### EXERCISE DIRECTIONS:
The records that follow are to be reproduced exactly. Any pictures in them are left out.

### RECORDS:
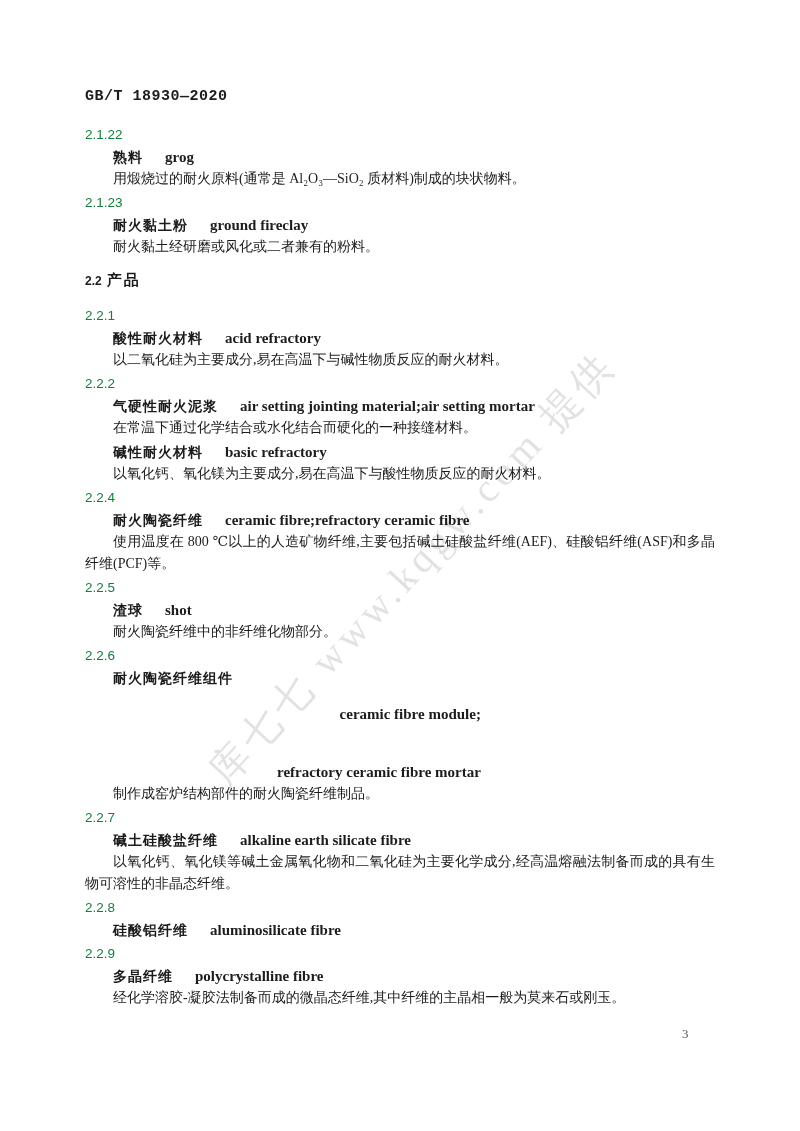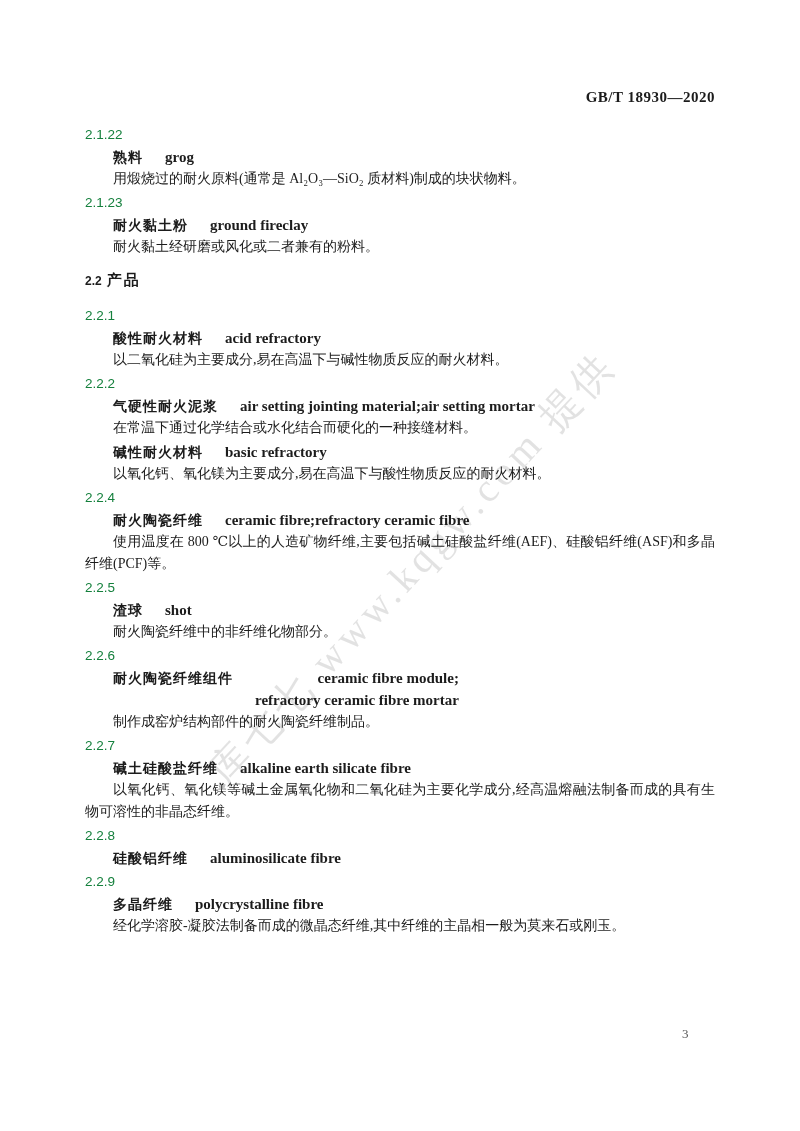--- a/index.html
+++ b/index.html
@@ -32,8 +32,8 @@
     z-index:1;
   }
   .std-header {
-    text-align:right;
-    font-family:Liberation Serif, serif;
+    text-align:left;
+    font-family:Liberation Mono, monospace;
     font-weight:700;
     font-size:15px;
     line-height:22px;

### RESULT:
--- a/index.html
+++ b/index.html
@@ -32,8 +32,8 @@
     z-index:1;
   }
   .std-header {
-    text-align:right;
-    font-family:Liberation Serif, serif;
+    text-align:left;
+    font-family:Liberation Mono, monospace;
     font-weight:700;
     font-size:15px;
     line-height:22px;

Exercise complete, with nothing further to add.